In articles detailing how Fetterman won, there is no mention at all of Oz’s ethnicity or faith. Here’s the New York Times and CNN. No mentions at all of race, ethnicity, or religion.
Here is the full narrative if the parties were switched:
“Dr. Oz lost because racist white rednecks won’t vote for a Muslim candidate. They think he’s a Turkish spy and a terrorist. In fact, they keep mentioning that he is not from Pennsylvania. While it may seem that they just mean he’s from New Jersey, that’s what they want you to think. This line of attack is actually a subtle dog-whistle to racist white voters that Dr. Mehmet Oz isn’t a real American, just like they did with President Obama. Meanwhile, they supported a rich-kid candidate that pretends to be working class to gain votes, just like Donald Trump. Fetterman once committed an egregious act of racial profiling by chasing down a Black jogger because of the color of his skin, an act that channeled 400 years of structural oppression and subjugation of Black bodies by white people. Fetterman’s victory is a stark reminder that Republicans do not care about Black lives or the lives of people of color in general. Once again, the Republican Party proves themselves to be deeply racist and Islamophobic and intolerant of the great diversity in our country and in Pennsylvania. The party of old straight white males will die a slow and grueling death. It’s time to let diverse voices like the good doctor Mehmet Oz take over.”
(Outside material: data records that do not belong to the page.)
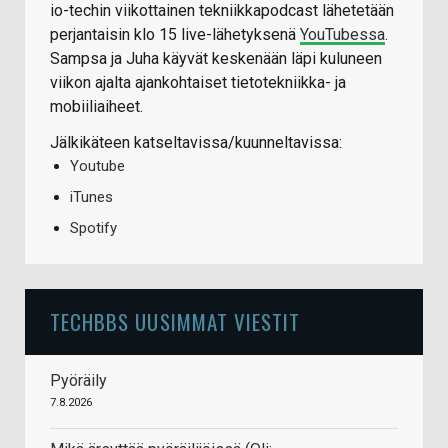
io-techin viikottainen tekniikkapodcast lähetetään
perjantaisin klo 15 live-lähetyksenä
YouTubessa
.
Sampsa ja Juha käyvät keskenään läpi kuluneen
viikon ajalta ajankohtaiset tietotekniikka- ja
mobiiliaiheet.
Jälkikäteen katseltavissa/kuunneltavissa:
Youtube
iTunes
Spotify
TECHBBS UUSIMMAT VIESTIT
Pyöräily
7.8.2026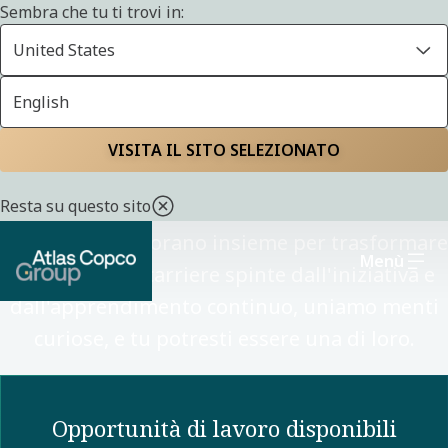
Sembra che tu ti trovi in:
United States
English
Lavora con noi
VISITA IL SITO SELEZIONATO
Resta su questo sito
Dietro ogni soluzione innovativa ci sono
persone che lavorano insieme per trasformare
Menù
il futuro. Con carriere spinte dall'iniziativa e
dall'apprendimento continuo, uniamo menti
curiose, e tu potresti essere una di loro.
Opportunità di lavoro disponibili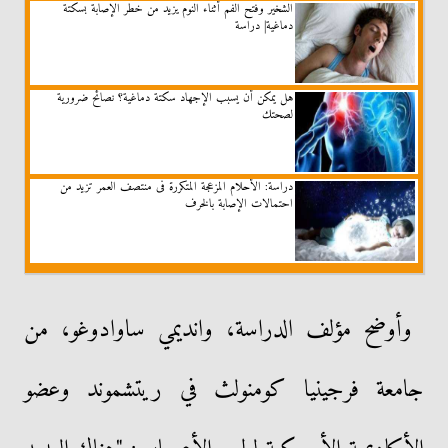
الشخير وفتح الفم أثناء النوم يزيد من خطر الإصابة بسكتة
دماغية| دراسة
هل يمكن أن يسبب الإجهاد سكتة دماغية؟ نصائح ضرورية
لصحتك
دراسة: الأحلام المزعجة المتكررة فى منتصف العمر تزيد من
احتمالات الإصابة بالخرف
وأوضح مؤلف الدراسة، وانديمي ساوادوغو، من
جامعة فرجينيا كومنولث في ريتشموند وعضو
And yet… that was not the narrative at all.
I’m not a “postracial” person. Racism exists, and racist people exist in every political party. Yet when it comes to the question of why Fetterman won, the usual racism claimers are suspiciously silent.
Dr. Oz Lost. Why Isn't The Media Crying Racism and Islamophobia?
I mean, to be fair, the NYT did mention Oz's ethnicity and faith at least once (https://www.google.com/url?sa=t&rct=j&q=&esrc=s&source=web&cd=&cad=rja&uact=8&ved=2ahUKEwjp0cP6_8_8AhUCSvEDHWLTBskQFnoECAgQAQ&url=https%3A%2F%2Fwww.nytimes.com%2F2022%2F11%2F06%2Fus%2Fpolitics%2Fdr-oz-muslim-religion.html&usg=AOvVaw0K6tya2C6y1sG2vk1Bjkd0 ).
Also, I am not sure about "the roles reversed"...seems like you wrote this from a partisan pro-GOP perspective?